Toutes les enseignes du milieu de gamme et même du "luxe accessible" comme récemment Comptoir des cotonniers et Princesse Tam Tam sont concernées. "Ce sont des enseignes qui étaient les stars des années 80/90 et qui n’ont pas su prendre le virage du numérique. Elles n’ont pas su se repositionner par rapport à la fast-fashion", remarque l’expert en retail Jerôme Monange. "Au moment où les ventes ont décollé sur Internet, les enseignes traditionnelles, qui n’avaient pas pris le tournant du numérique, ont ouvert des magasins pour compenser le manque de dynamisme de leur chiffre d’affaires", ajoute Gildas Minvielle, directeur de l’Observatoire économique de l’Institut français de la mode.

Un choix qu’elles payent durement aujourd’hui. Alors qu’en dix ans le marché de l’habillement a perdu 9% de sa valeur, les loyers commerciaux ont eux augmenté de 18%. Face à la pression, le gouvernement s’est engagé à ouvrir un groupe de travail sur les baux commerciaux. L’enjeu est de rééquilibrer le rapport de force entre les bailleurs et les locataires. "Sans ça, on n’y arrivera pas", indique Yohan Petiot. "Le risque réel aujourd’hui c’est une perte de magasins dans les territoires. Les premières victimes de cette décommercialisation sont les villes moyennes", s'inquiète-t-il.

Raconter une histoire, porter des valeurs 

En attendant, dans un contexte de crise du pouvoir d’achat, les Français plébiscitent à la fois les vêtements pas chers, comme ceux de Shein, une marque 100% numérique qui engloutit les parts de marchés de l’habillement avec ses t-shirt à 3 euros, et la seconde main. Est-ce donc la fin des enseignes traditionnelles? "Dans une histoire, il y a un début et une fin mais on voit que des marques qui prennent un positionnement fort marchent ! Il faut privilégier le côté émotionnel en le liant à ses valeurs, l’engagement écologique, la RSE,..", explique Jerôme Monange.  
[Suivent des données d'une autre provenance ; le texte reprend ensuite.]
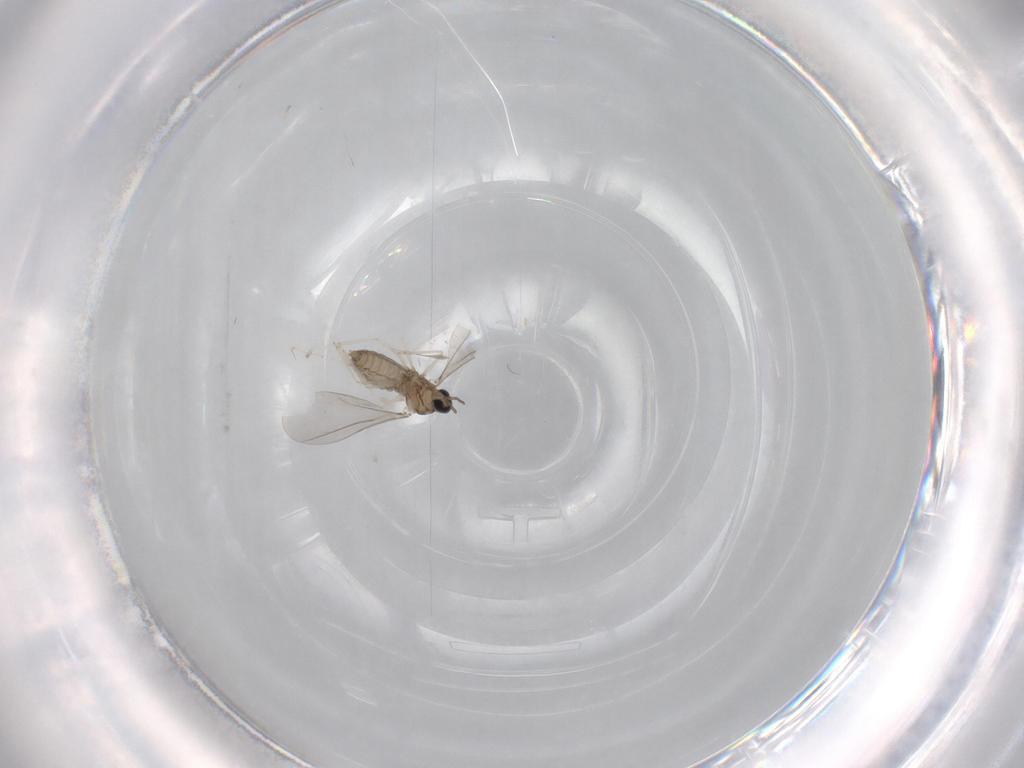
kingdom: Animalia
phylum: Arthropoda
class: Insecta
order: Diptera
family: Cecidomyiidae
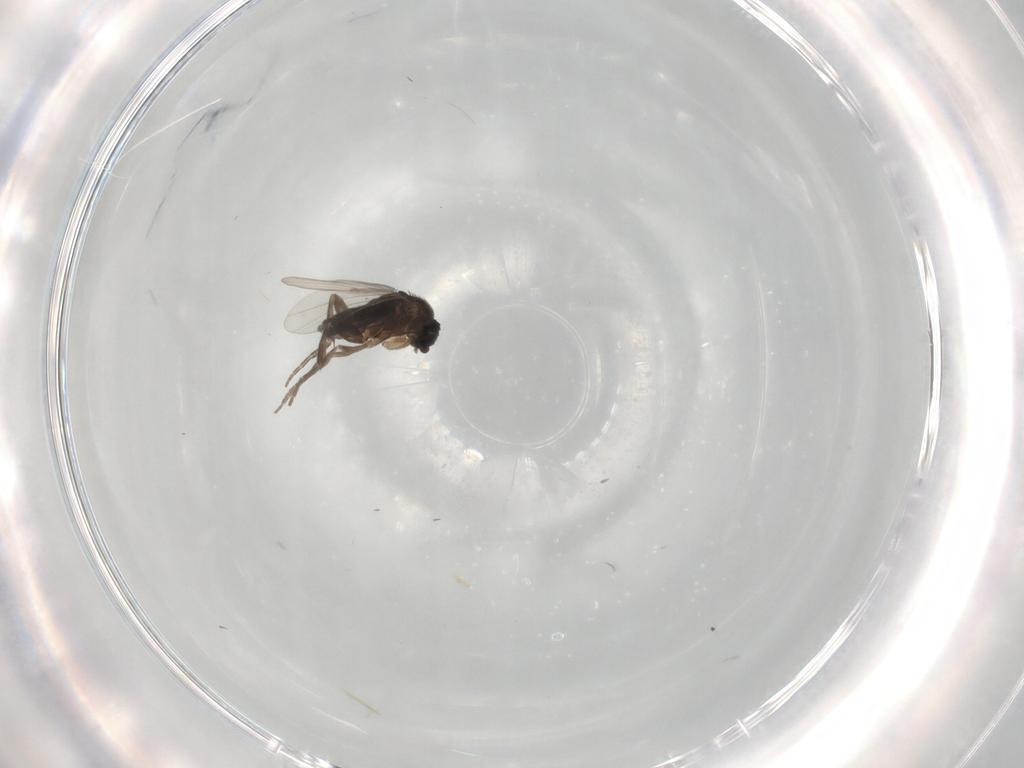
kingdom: Animalia
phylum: Arthropoda
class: Insecta
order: Diptera
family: Phoridae
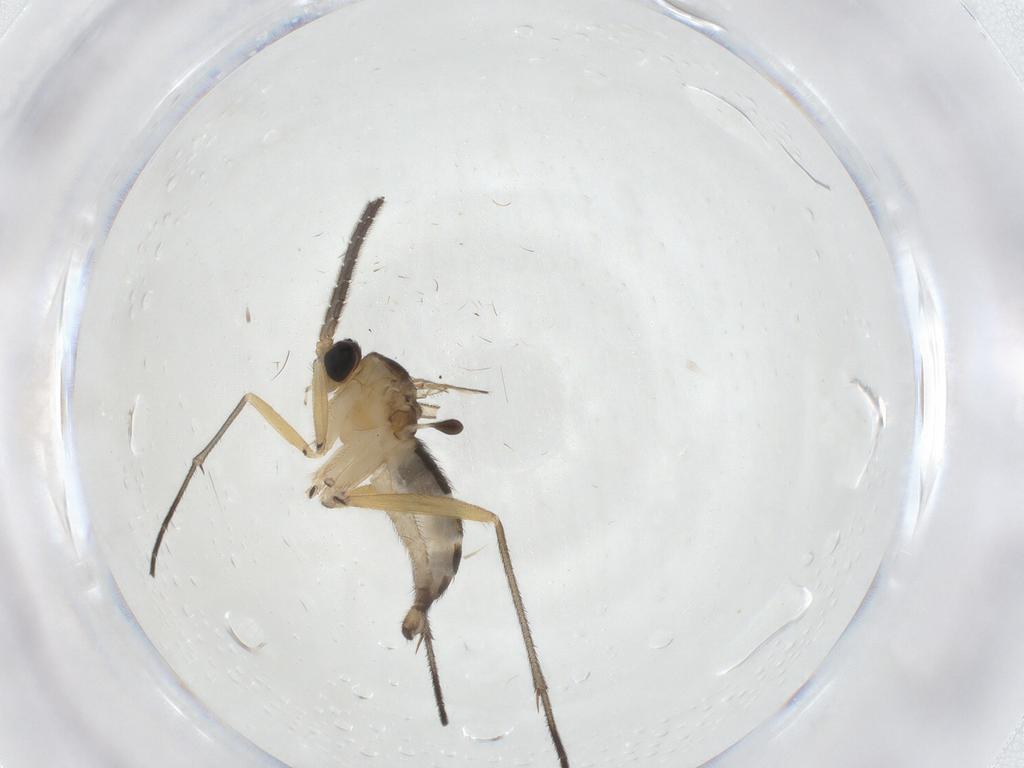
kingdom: Animalia
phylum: Arthropoda
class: Insecta
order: Diptera
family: Sciaridae
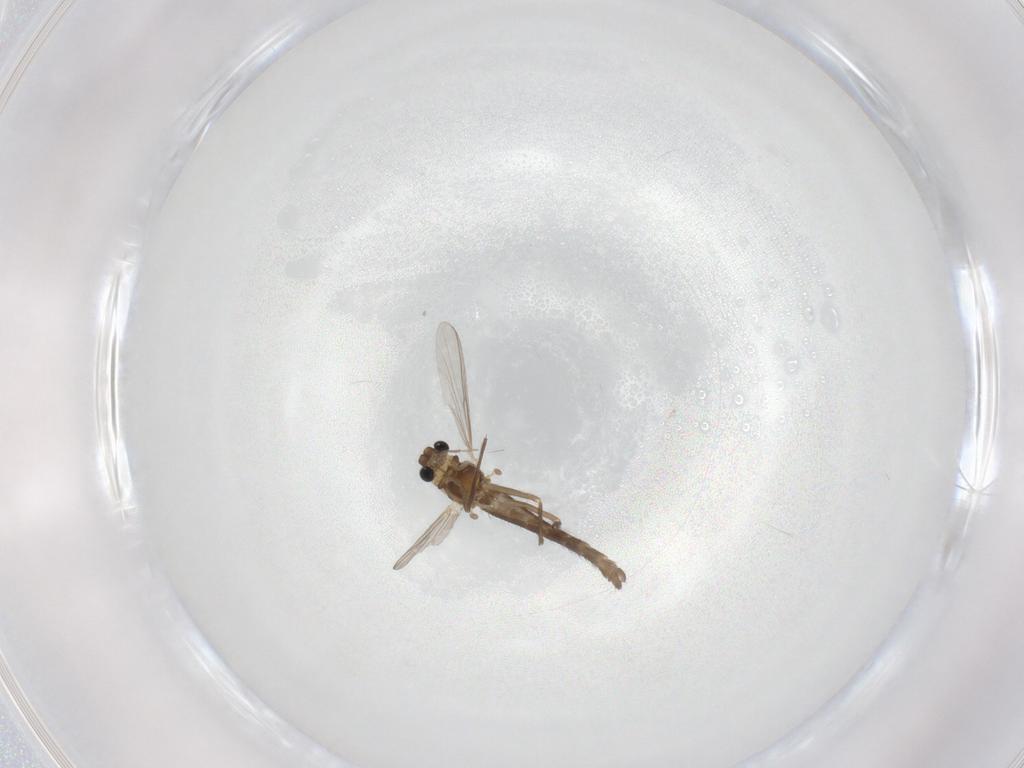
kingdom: Animalia
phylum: Arthropoda
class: Insecta
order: Diptera
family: Chironomidae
Une approche partagée par la ministre du Commerce, Olivia Grégoire qui constaté récemment sur BFM Business : "Certaines enseignes vivent une crise de surcapacité avec parfois deux magasins dans la même rue piétonne. Ça impose trois choses aux acteurs : s'engager sur le chemin de la seconde main, personnaliser beaucoup plus les approches et renforcer la stratégie numérique". 

Et ce n’est pas la période des soldes qui va remettre à flot les enseignes en difficulté. Alors que ces dernières avaient bien commencé, elles ont été stoppées net par les violences urbaines liées à la mort du jeune Nahel. Selon l’Alliance du commerce, la région parisienne est la plus touchée avec une baisse de 31% au centre commercial de Rosny2 en Seine-Saint-Denis notamment. Le secteur a obtenu du gouvernement une prolongation d’une semaine des soldes. Un sursis qui ne réglera pas le problème profond que rencontre la profession.